About that time the phone rang. I went ahead and answered it – just for a break. I could hear the couple talking. After I hung up, I told her that I thought her god was too small. You see, she had been married once before and had been divorced for 7 years. She carried around a huge load of guilt and shame; she didn’t think God could bless another marriage. She considered divorce a sin. I said, “So what if it is? What was the point of Jesus dying on the cross if not for the forgiveness of sin and the resurrection to new life? Even a new marriage?”
She wasn’t sure about all of that. I told both of them that they shouldn’t get married (based on our previous discussions as well as the one we were having at the time), and if they did get married, they needed to get into intensive therapy pretty quickly. They called the next day and said they no longer needed my services – I thought I had already made it clear that I wasn’t offering my services; oh well, the end result I didn’t officiate over this certain fiasco.
Is your God too small? We say that Jesus died on the cross to forgive our sins, but how many of us really believe that? Many of us believe that there are some sins just too big to forgive. Some people carry these unforgivable sins around with them the rest of their lives – as well as the guilt and shame that go with them. If Jesus didn’t die to forgive all sin, then what was the point?

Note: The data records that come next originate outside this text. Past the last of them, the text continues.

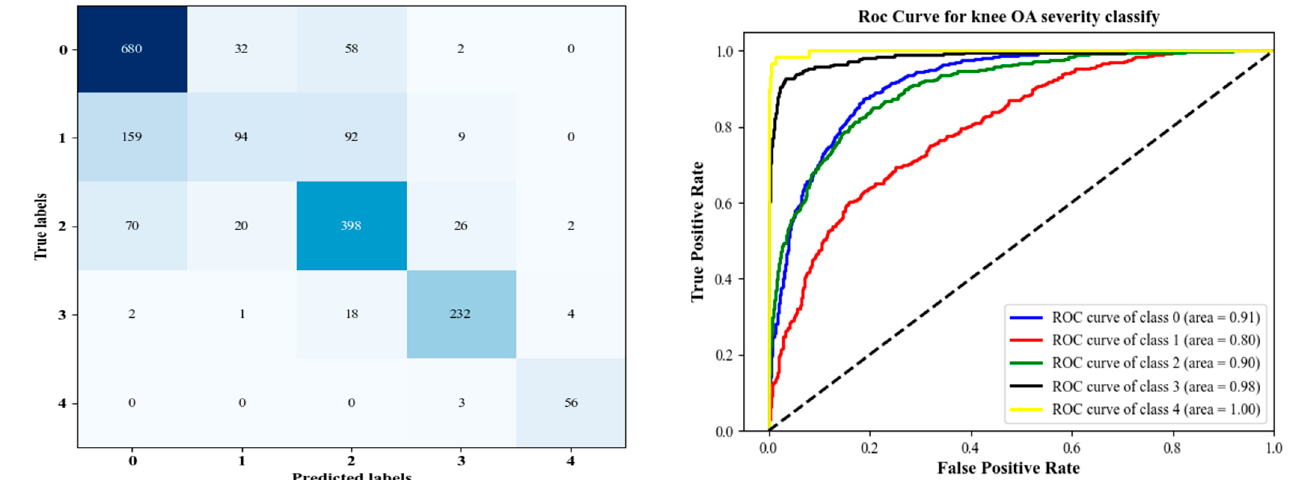
Figure 13. The confusion matrix for KL grading is shown on the left, and the Roc curve of SVM with 99% PCA components produced from 200 features is shown on the right.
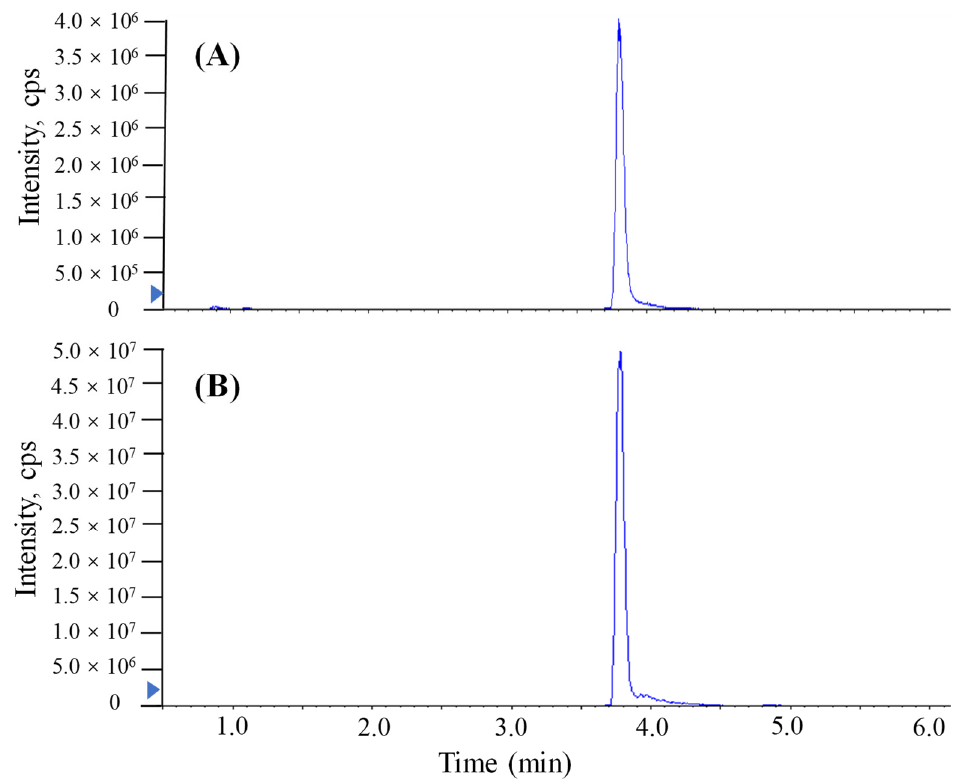
Figure 2. MRM chromatograms of TTX in standard solution (2000 µ g/L) analyzed by UPLC-MS/MS with a Waters ACQUITY UPLC BEH Amide column. ( A ) The method conducted without proton- enhanced ionization. ( B ) The method conducted with proton-enhanced ionization.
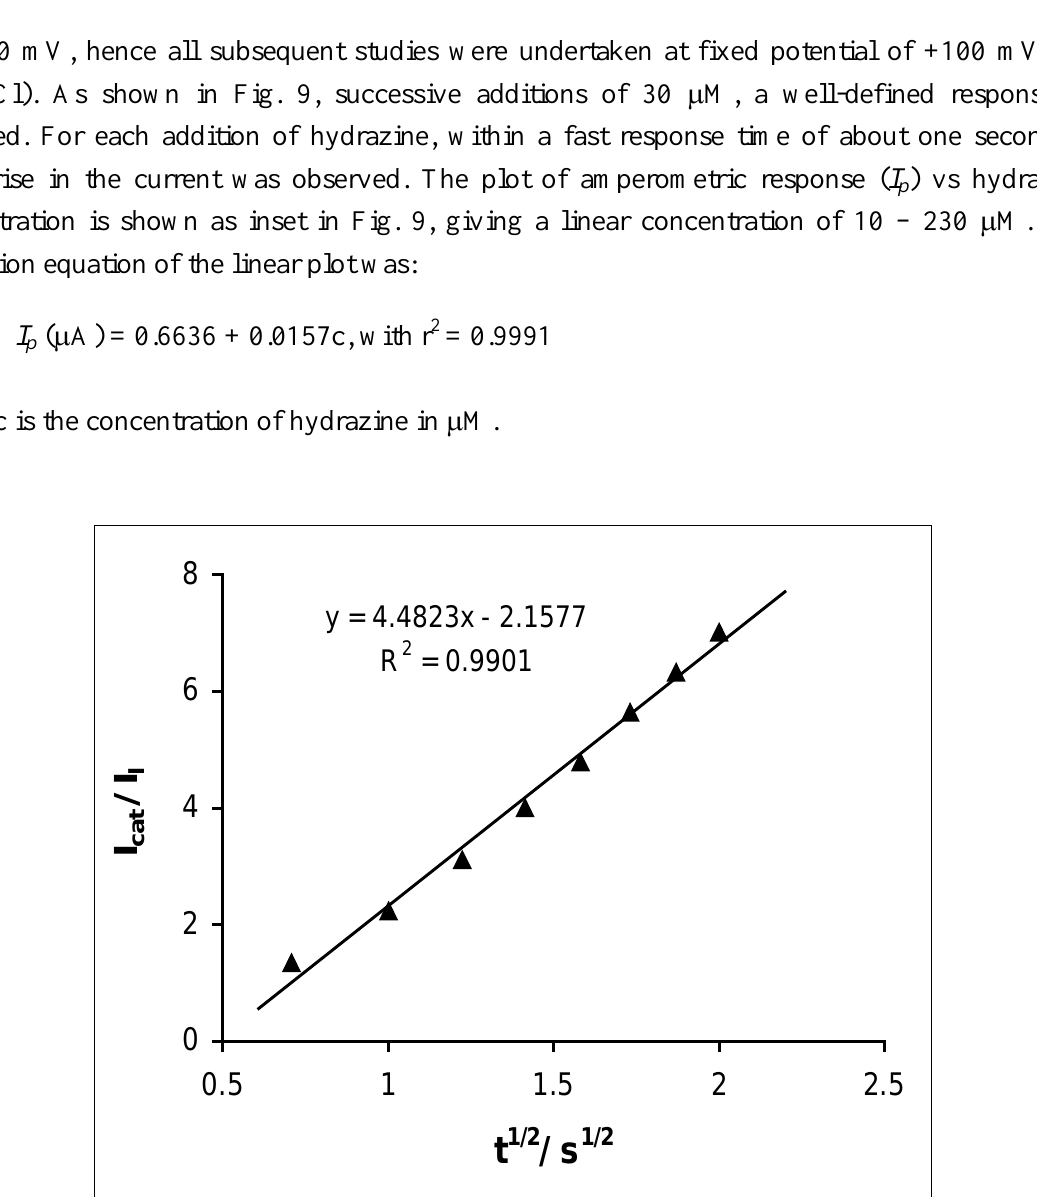
Figure 8: Plot of plot of the I At signal-to-noise ratio of 3, the detection limits were obtained as approximately 1.0 µ M. To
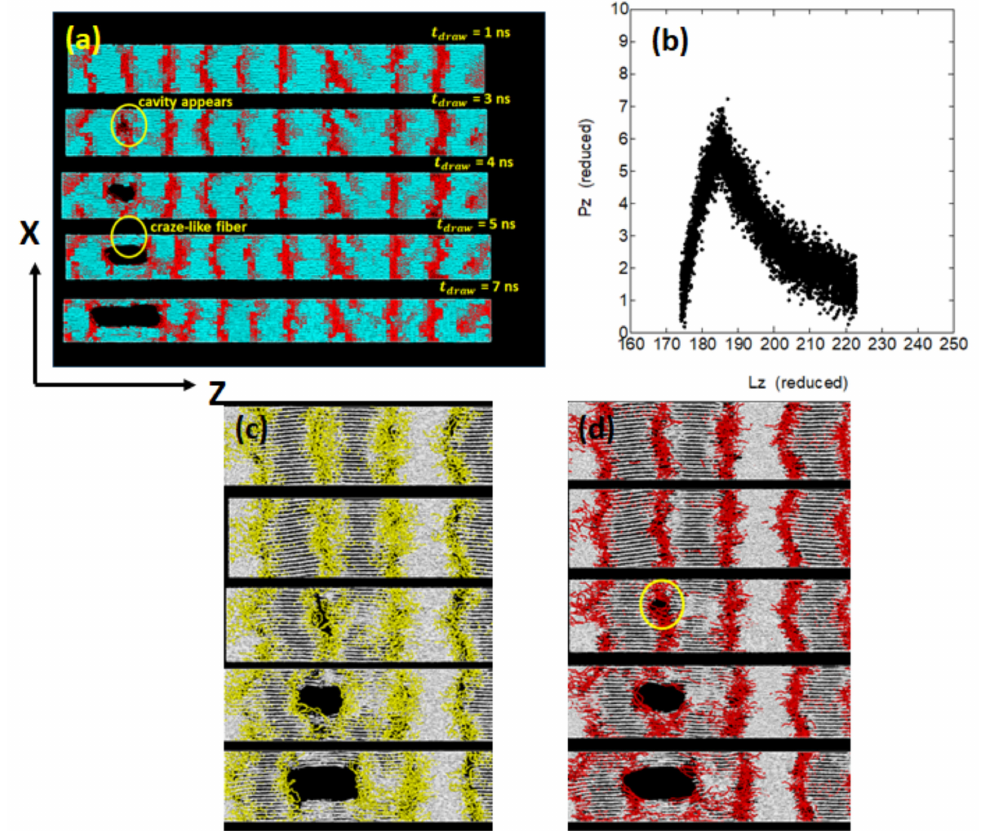
Figure 9. Uniaxial deformation along the Z -axis, with the true rate 0.05/ns, for the type-P (Figure 8c) in the well-developed stacked lamellae system of 150,000 united atoms, ( a ) snapshots during the deformation at 1~7 ns, where the blue and red regions correspond to the crystalline and amorphous regions, respectively, ( b ) the stress–strain curve, and the conformational changes in ( c ) the fold segments and ( d ) the ties segments, where white, yellow, and red segments correspond to the crystalline, fold, and tie chains,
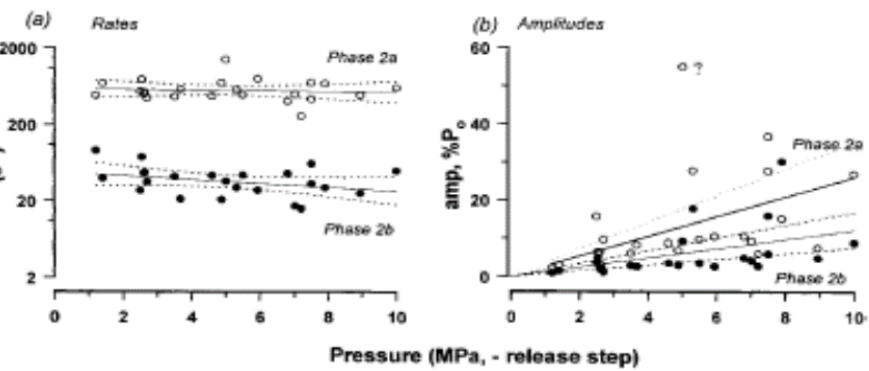
Figure 18. ( a ) The rates of the two exponential components (Phases 2a and 2b) are not correlated with pressure-jump amplitude ( p > 0.1); the mean rate was ~600/s for Phase 2a and ~40/s for Phase 2b 20. ( b ) The amplitudes of the two components (as % tetanic tension), increase with amplitude of release (from Vawda, Geeves, and Ranatunga, 1999 [20]).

One of my most powerful experiences of the grace of God was a time when I did commit what some would call a really big sin. I’m not sure God ranks sin, but we do; and boy did I commit a doozie. But I went and knelt at Jesus’ feet, confessed, repented, cried. God poured out his grace upon me. I felt forgiven. I felt cleansed. I felt whole. While I remember my sin, I don’t carry it around with me letting it weigh me down and disabling me from getting on with life. I believed Jesus died for that sin just as he did for all other sin. I am so glad that God’s grace is great than all our sin! I hope you are too. Otherwise, your God may be too small.